## WORK TO BE COMPLETED
Output the entries that follow character for character. Leave every image out.

## THE DATA
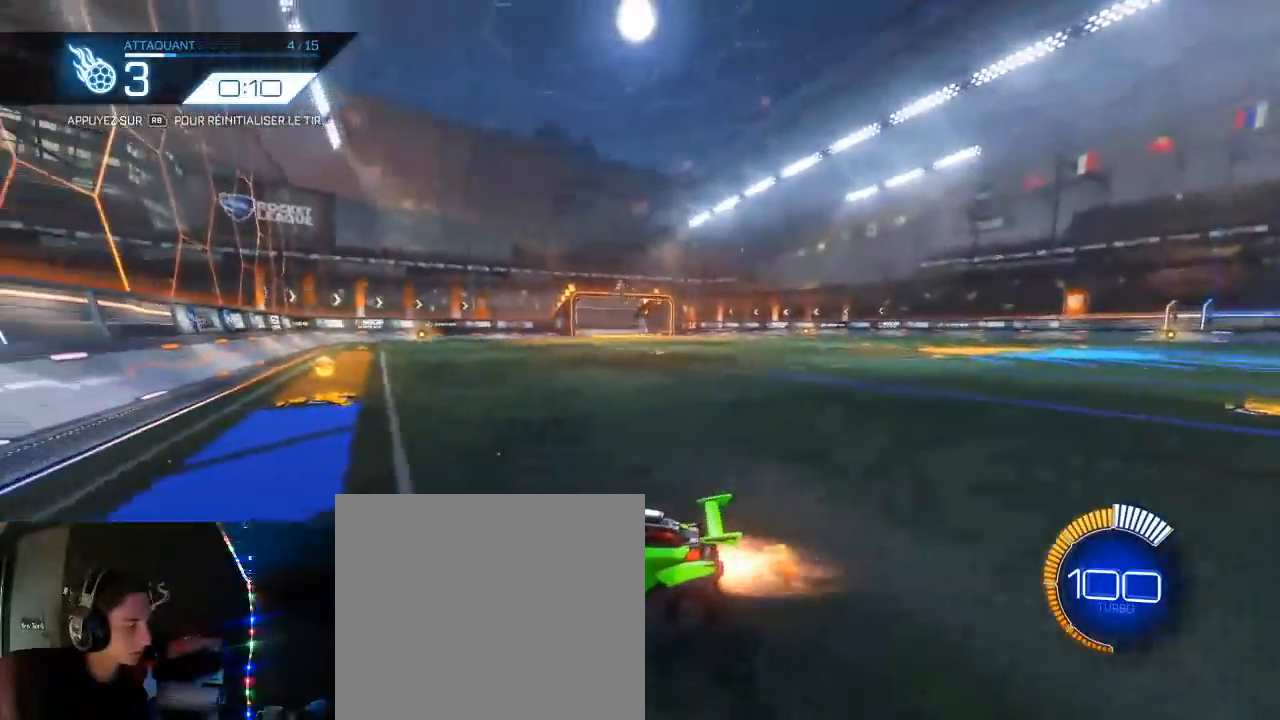
{"buttons": ["B", "R2"], "left_stick": "center", "right_stick": "center", "events": [[83, "left_stick", "center"]]}
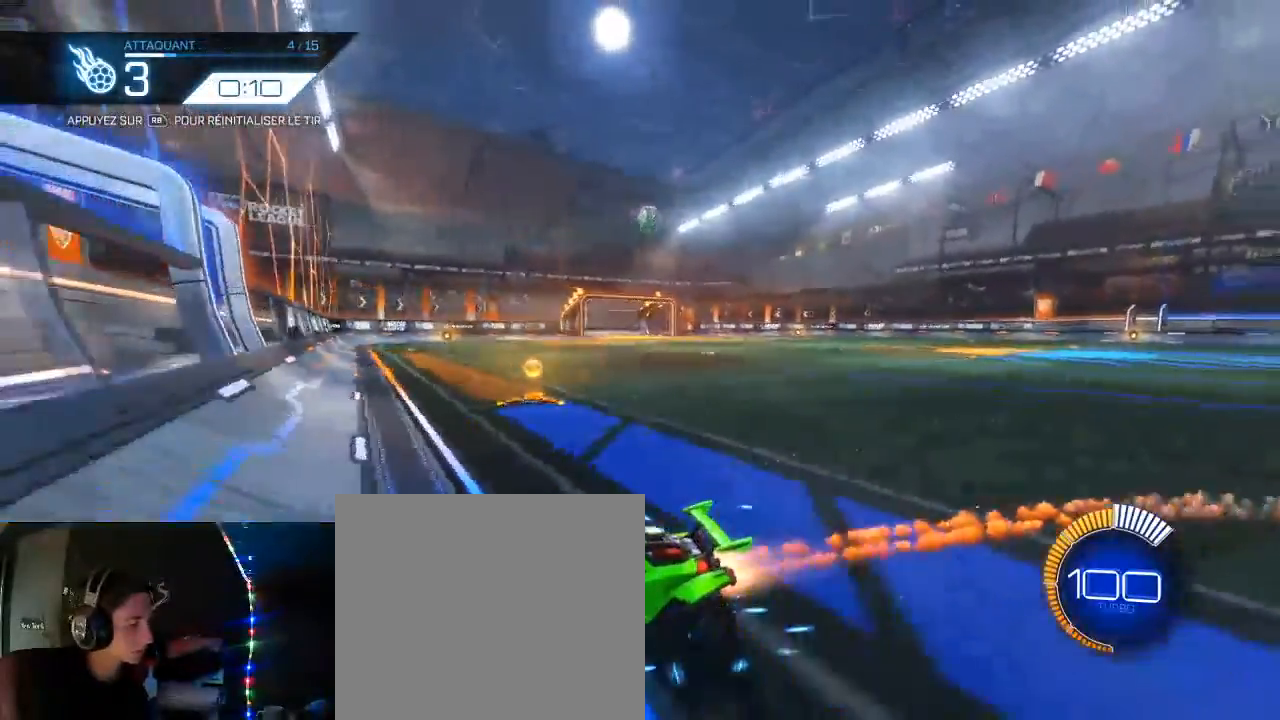
{"buttons": ["A", "L1", "R2"], "left_stick": "left", "right_stick": "center", "events": [[33, "B", "up"], [150, "left_stick", "right"], [317, "A", "down"], [417, "L1", "down"], [417, "left_stick", "left"]]}
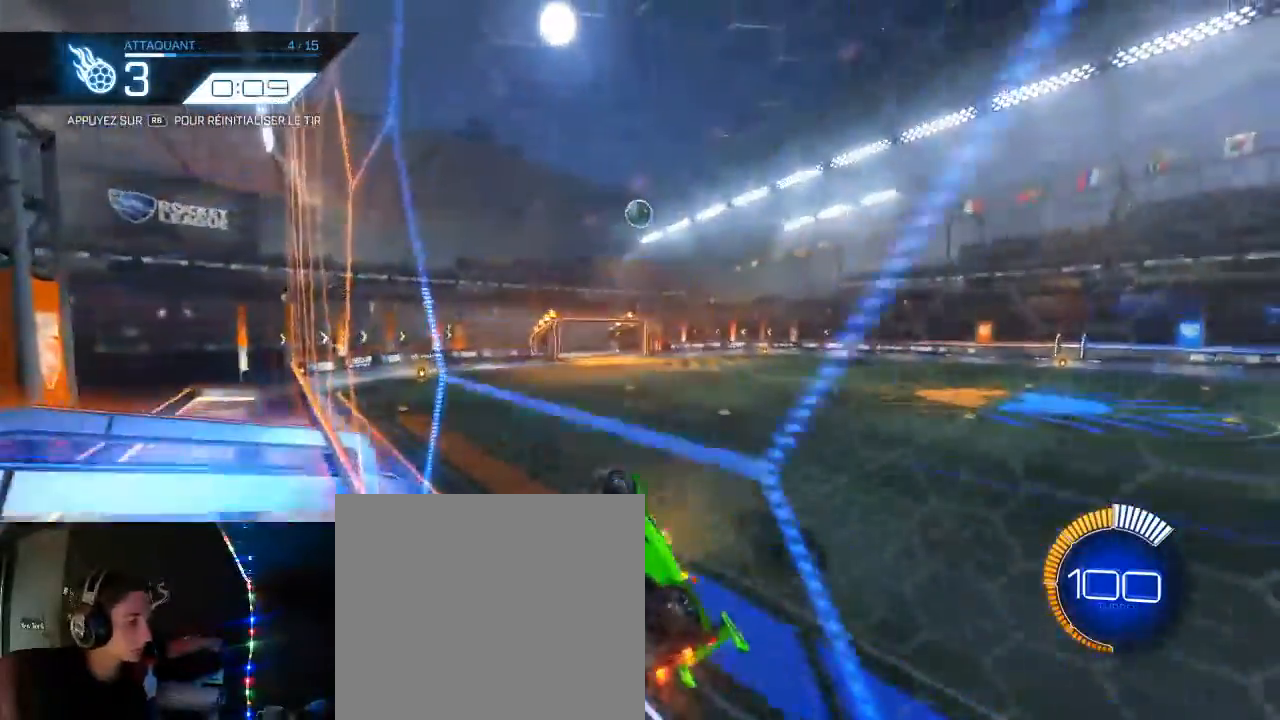
{"buttons": ["R2"], "left_stick": "down-left", "right_stick": "center", "events": [[17, "A", "up"], [100, "B", "down"], [217, "B", "up"], [217, "L1", "up"], [233, "left_stick", "center"], [317, "B", "down"], [417, "left_stick", "down-left"], [483, "B", "up"]]}
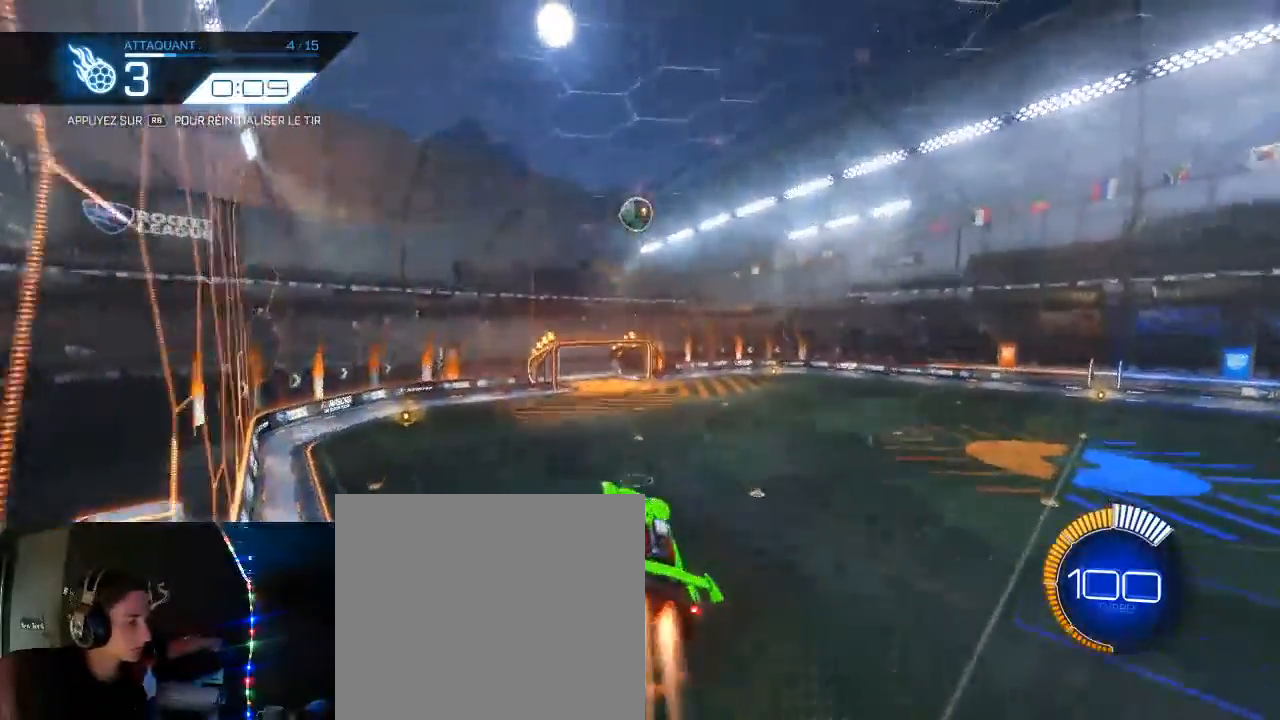
{"buttons": ["B", "R2"], "left_stick": "center", "right_stick": "center", "events": [[17, "left_stick", "center"], [83, "B", "down"], [200, "left_stick", "down"], [283, "B", "up"], [317, "B", "down"], [400, "left_stick", "center"]]}
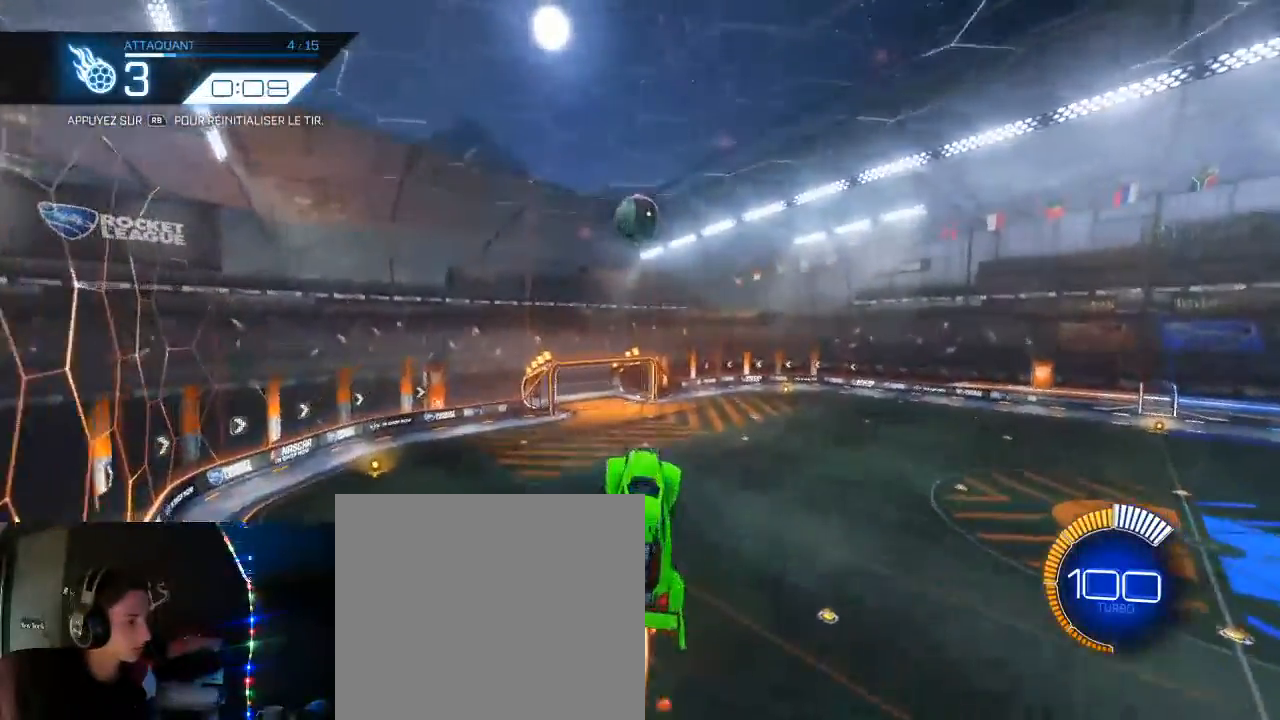
{"buttons": ["L1", "R2"], "left_stick": "up-right", "right_stick": "center", "events": [[33, "left_stick", "left"], [67, "B", "up"], [150, "B", "down"], [167, "L1", "down"], [200, "B", "up"], [200, "left_stick", "up-right"], [383, "B", "down"], [483, "B", "up"]]}
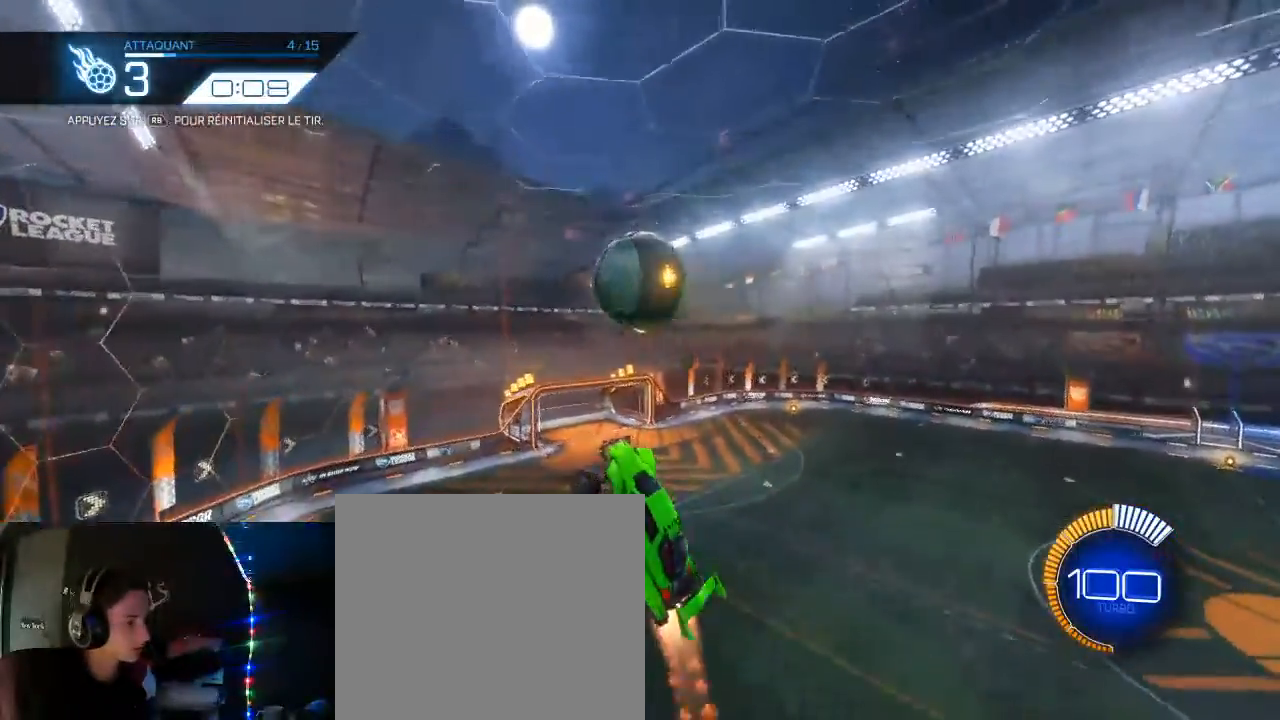
{"buttons": ["B", "L1", "R2"], "left_stick": "right", "right_stick": "center", "events": [[33, "left_stick", "down-right"], [83, "B", "down"], [150, "left_stick", "down"], [167, "L1", "up"], [200, "B", "up"], [267, "B", "down"], [450, "L1", "down"], [467, "left_stick", "right"]]}
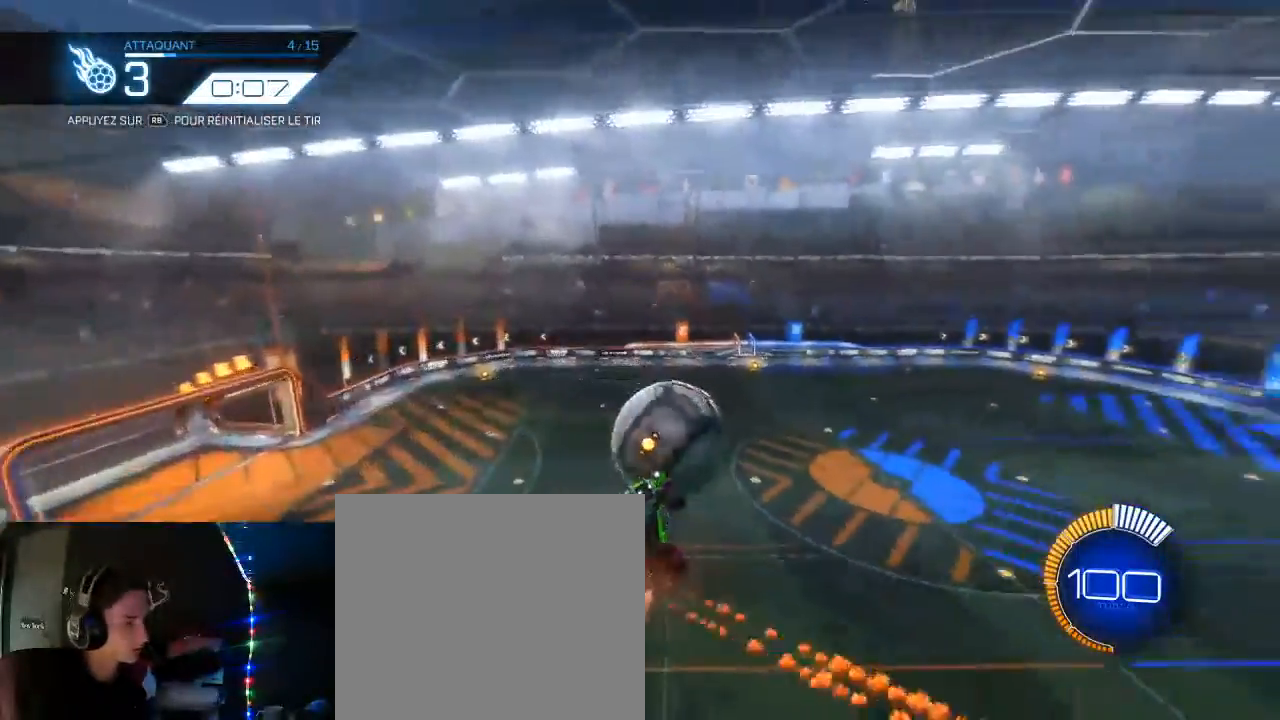
{"buttons": ["B", "R2"], "left_stick": "center", "right_stick": "center", "events": [[33, "B", "up"], [67, "R2", "up"], [117, "L1", "up"], [133, "left_stick", "center"], [183, "R1", "down"], [267, "R1", "up"], [317, "R2", "down"], [333, "B", "down"]]}
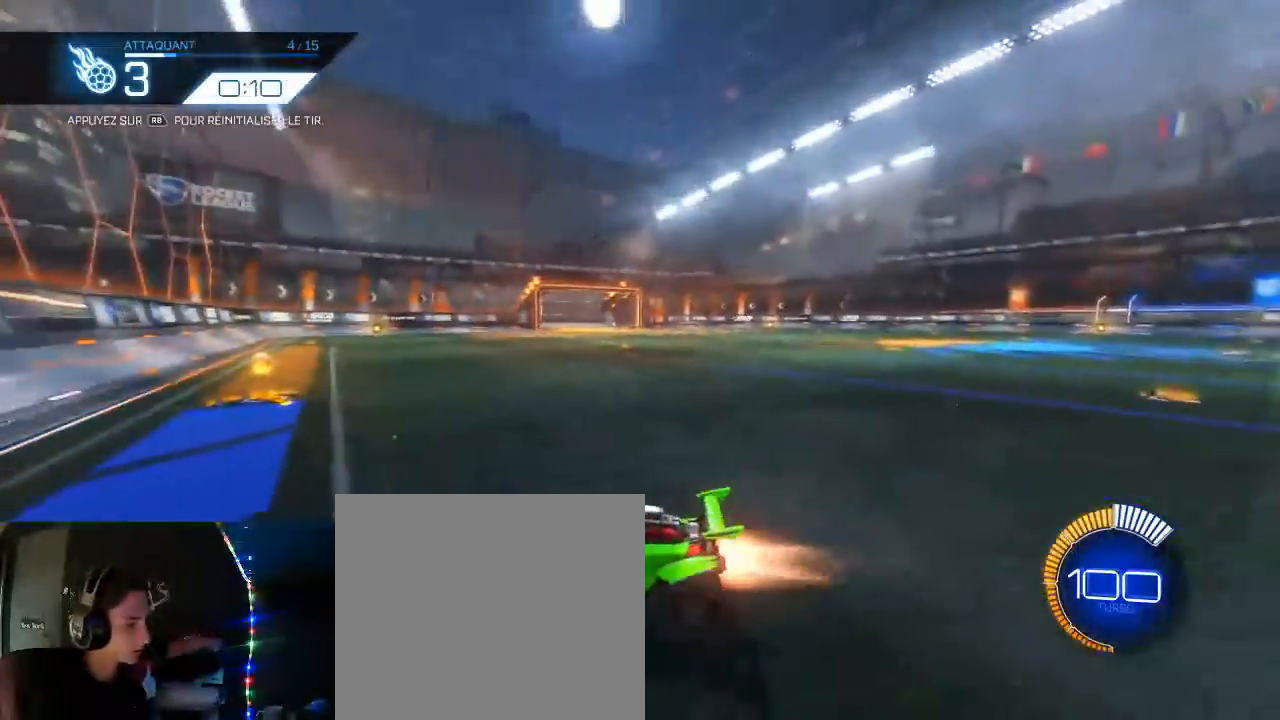
{"buttons": ["B", "R2"], "left_stick": "center", "right_stick": "center", "events": [[300, "left_stick", "left"], [400, "left_stick", "center"]]}
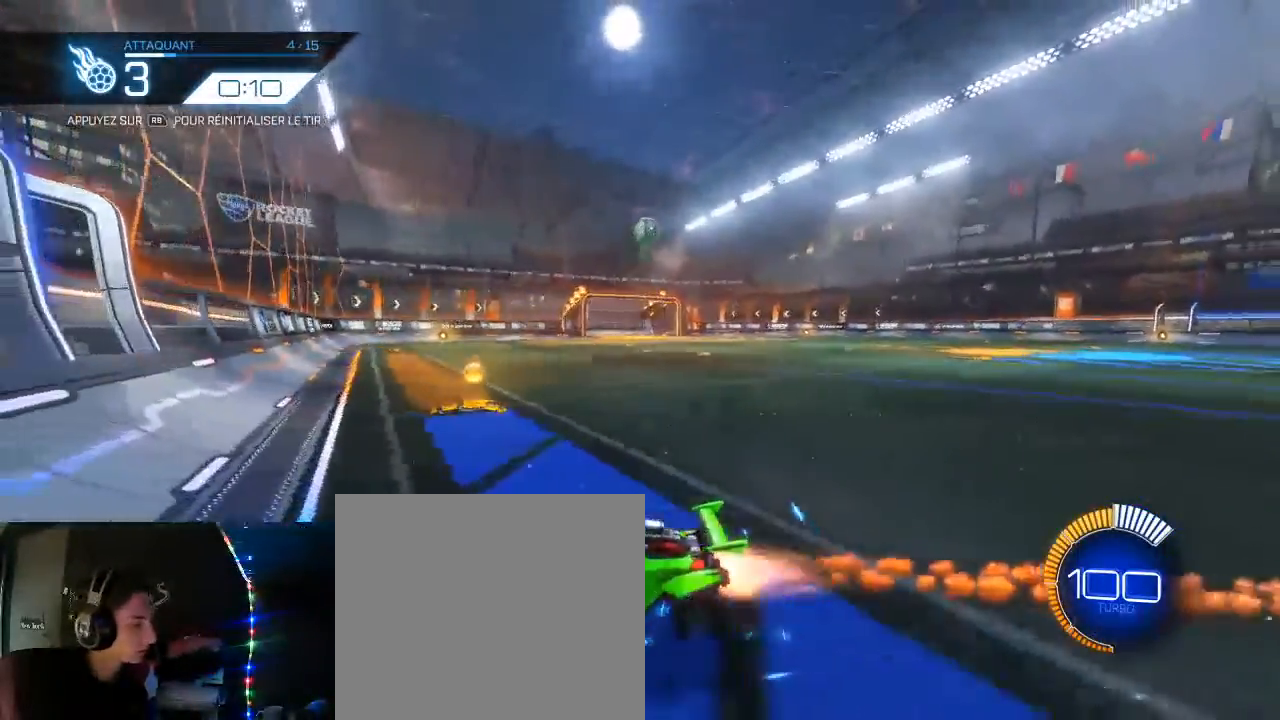
{"buttons": ["R2"], "left_stick": "right", "right_stick": "center", "events": [[350, "left_stick", "right"], [400, "B", "up"]]}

## ANSWER TO THIS EXERCISE
{"buttons": ["B", "R2"], "left_stick": "center", "right_stick": "center", "events": [[83, "left_stick", "center"]]}
{"buttons": ["A", "L1", "R2"], "left_stick": "left", "right_stick": "center", "events": [[33, "B", "up"], [150, "left_stick", "right"], [317, "A", "down"], [417, "L1", "down"], [417, "left_stick", "left"]]}
{"buttons": ["R2"], "left_stick": "down-left", "right_stick": "center", "events": [[17, "A", "up"], [100, "B", "down"], [217, "B", "up"], [217, "L1", "up"], [233, "left_stick", "center"], [317, "B", "down"], [417, "left_stick", "down-left"], [483, "B", "up"]]}
{"buttons": ["B", "R2"], "left_stick": "center", "right_stick": "center", "events": [[17, "left_stick", "center"], [83, "B", "down"], [200, "left_stick", "down"], [283, "B", "up"], [317, "B", "down"], [400, "left_stick", "center"]]}
{"buttons": ["L1", "R2"], "left_stick": "up-right", "right_stick": "center", "events": [[33, "left_stick", "left"], [67, "B", "up"], [150, "B", "down"], [167, "L1", "down"], [200, "B", "up"], [200, "left_stick", "up-right"], [383, "B", "down"], [483, "B", "up"]]}
{"buttons": ["B", "L1", "R2"], "left_stick": "right", "right_stick": "center", "events": [[33, "left_stick", "down-right"], [83, "B", "down"], [150, "left_stick", "down"], [167, "L1", "up"], [200, "B", "up"], [267, "B", "down"], [450, "L1", "down"], [467, "left_stick", "right"]]}
{"buttons": ["B", "R2"], "left_stick": "center", "right_stick": "center", "events": [[33, "B", "up"], [67, "R2", "up"], [117, "L1", "up"], [133, "left_stick", "center"], [183, "R1", "down"], [267, "R1", "up"], [317, "R2", "down"], [333, "B", "down"]]}
{"buttons": ["B", "R2"], "left_stick": "center", "right_stick": "center", "events": [[300, "left_stick", "left"], [400, "left_stick", "center"]]}
{"buttons": ["R2"], "left_stick": "right", "right_stick": "center", "events": [[350, "left_stick", "right"], [400, "B", "up"]]}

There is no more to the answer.